This repository contains code for clustering cryptocurrencies currently being traded based on certain features using machine learning techniques. The main goal is to group similar cryptocurrencies together for further analysis.
Python, Unsupervised machine learning (clustering)
In this project, the goal was to cluster cryptocurrencies based on certain features using machine learning techniques. The process began with data preprocessing, where the cryptocurrency dataset was loaded from a CSV file. This involved removing unnecessary columns, handling missing values, and converting data types to prepare the data for analysis. Additionally, categorical variables were transformed into numerical format using one-hot encoding, and the data was standardized using StandardScaler to ensure uniformity across features.
Following data preprocessing, dimensionality reduction was performed using Principal Component Analysis (PCA) to reduce the dataset to three principal components. This step aimed to capture the most significant variation in the data while reducing its dimensionality, making it more manageable for clustering.

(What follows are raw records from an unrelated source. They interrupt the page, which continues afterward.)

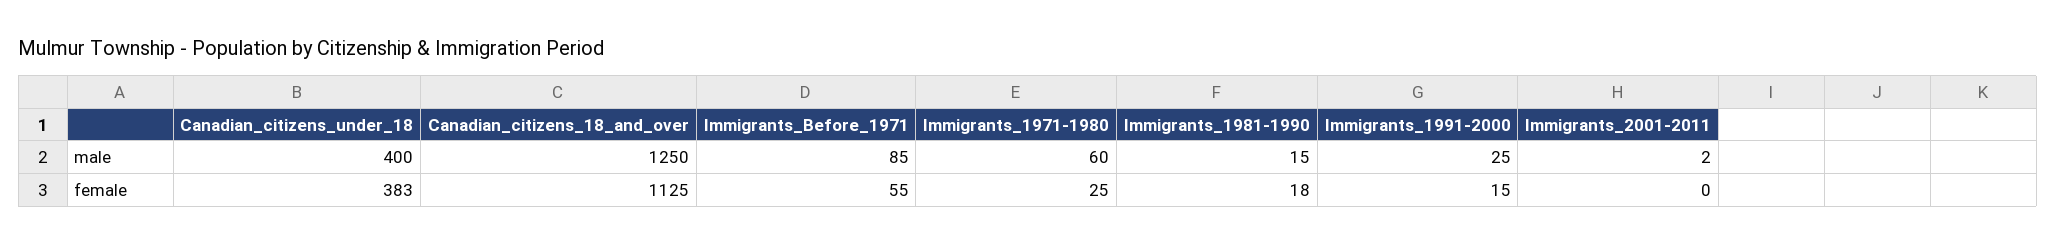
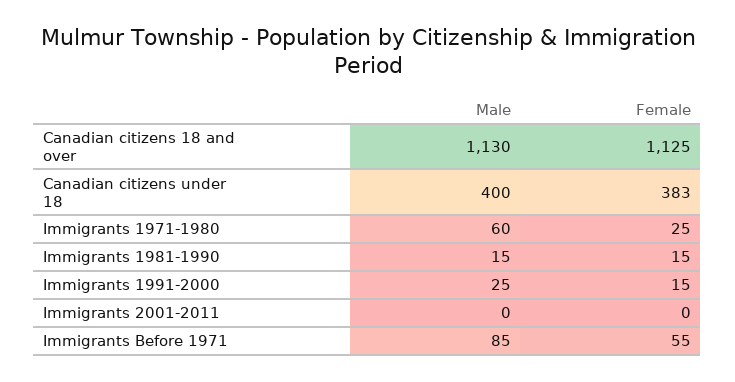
  {
    "Canadian_citizens_under_18": {
      "male": 400,
      "female": 383
    },
    "Canadian_citizens_18_and_over": {
-     "male": 1250,
+     "male": 1130,
      "female": 1125
    },
    "Immigrants_Before_1971": {
      "male": 85,
      "female": 55
    },
    "Immigrants_1971-1980": {
      "male": 60,
      "female": 25
    },
    "Immigrants_1981-1990": {
      "male": 15,
-     "female": 18
+     "female": 15
    },
    "Immigrants_1991-2000": {
      "male": 25,
      "female": 15
    },
    "Immigrants_2001-2011": {
-     "male": 2,
+     "male": 0,
      "female": 0
    }
  }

The next step involved clustering the cryptocurrencies using the K-Means algorithm. The optimal number of clusters was determined using the elbow method, and the K-Means algorithm was applied with this optimal number. Cryptocurrencies were then assigned to clusters based on their features, and the resulting clusters were appended to the dataset.
I created a scatter plot to visualize the clusters, providing a comprehensive view of how cryptocurrencies are grouped based on their features.
In total, there are 532 cryptocurrencies being traded. Using the elbow curve technique, the ideal number of clusters was found to be 4. The majority of the cryptocurrencies were allocated to cluster 0 and 3.